DATA -
Start of Block
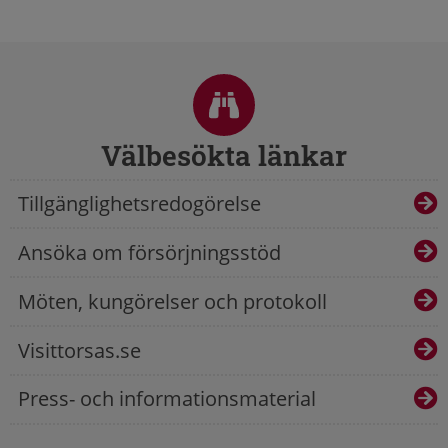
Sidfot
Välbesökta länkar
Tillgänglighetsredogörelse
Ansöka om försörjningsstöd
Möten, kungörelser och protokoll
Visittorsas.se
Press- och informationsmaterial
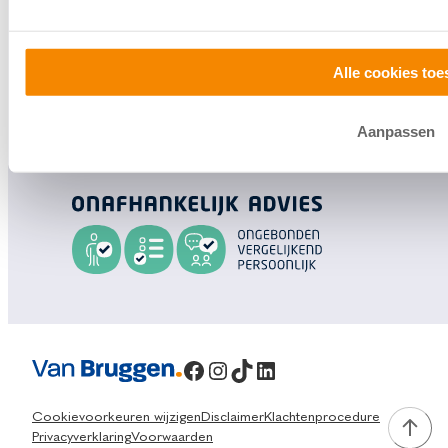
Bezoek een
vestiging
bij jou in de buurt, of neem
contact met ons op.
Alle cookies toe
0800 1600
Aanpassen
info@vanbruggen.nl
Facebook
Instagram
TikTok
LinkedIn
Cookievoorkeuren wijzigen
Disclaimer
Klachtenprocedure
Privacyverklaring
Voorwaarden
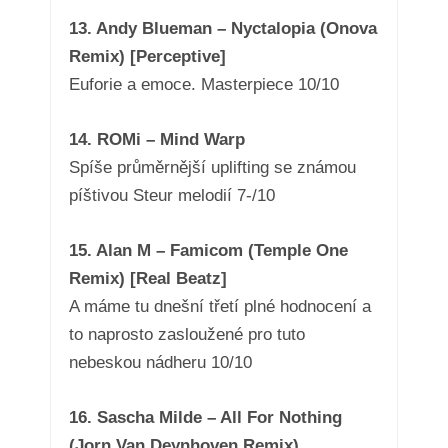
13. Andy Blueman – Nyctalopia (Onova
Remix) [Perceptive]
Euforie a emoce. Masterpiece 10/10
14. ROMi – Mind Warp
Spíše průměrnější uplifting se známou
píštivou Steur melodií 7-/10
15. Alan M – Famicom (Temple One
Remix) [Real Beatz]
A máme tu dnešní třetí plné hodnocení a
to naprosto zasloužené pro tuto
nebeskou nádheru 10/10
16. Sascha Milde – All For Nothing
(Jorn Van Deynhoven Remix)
End of Block
ACTIVITY -
Transcribe, please, the lines from the one holding "Alle cookies toe" to the final line of the material, both included, exactly and with no extra lines, and skip the pictures.

ANSWER TO THIS EXERCISE -
Alle cookies toe
0800 1600
Aanpassen
info@vanbruggen.nl
Facebook
Instagram
TikTok
LinkedIn
Cookievoorkeuren wijzigen
Disclaimer
Klachtenprocedure
Privacyverklaring
Voorwaarden
13. Andy Blueman – Nyctalopia (Onova
Remix) [Perceptive]
Euforie a emoce. Masterpiece 10/10
14. ROMi – Mind Warp
Spíše průměrnější uplifting se známou
píštivou Steur melodií 7-/10
15. Alan M – Famicom (Temple One
Remix) [Real Beatz]
A máme tu dnešní třetí plné hodnocení a
to naprosto zasloužené pro tuto
nebeskou nádheru 10/10
16. Sascha Milde – All For Nothing
(Jorn Van Deynhoven Remix)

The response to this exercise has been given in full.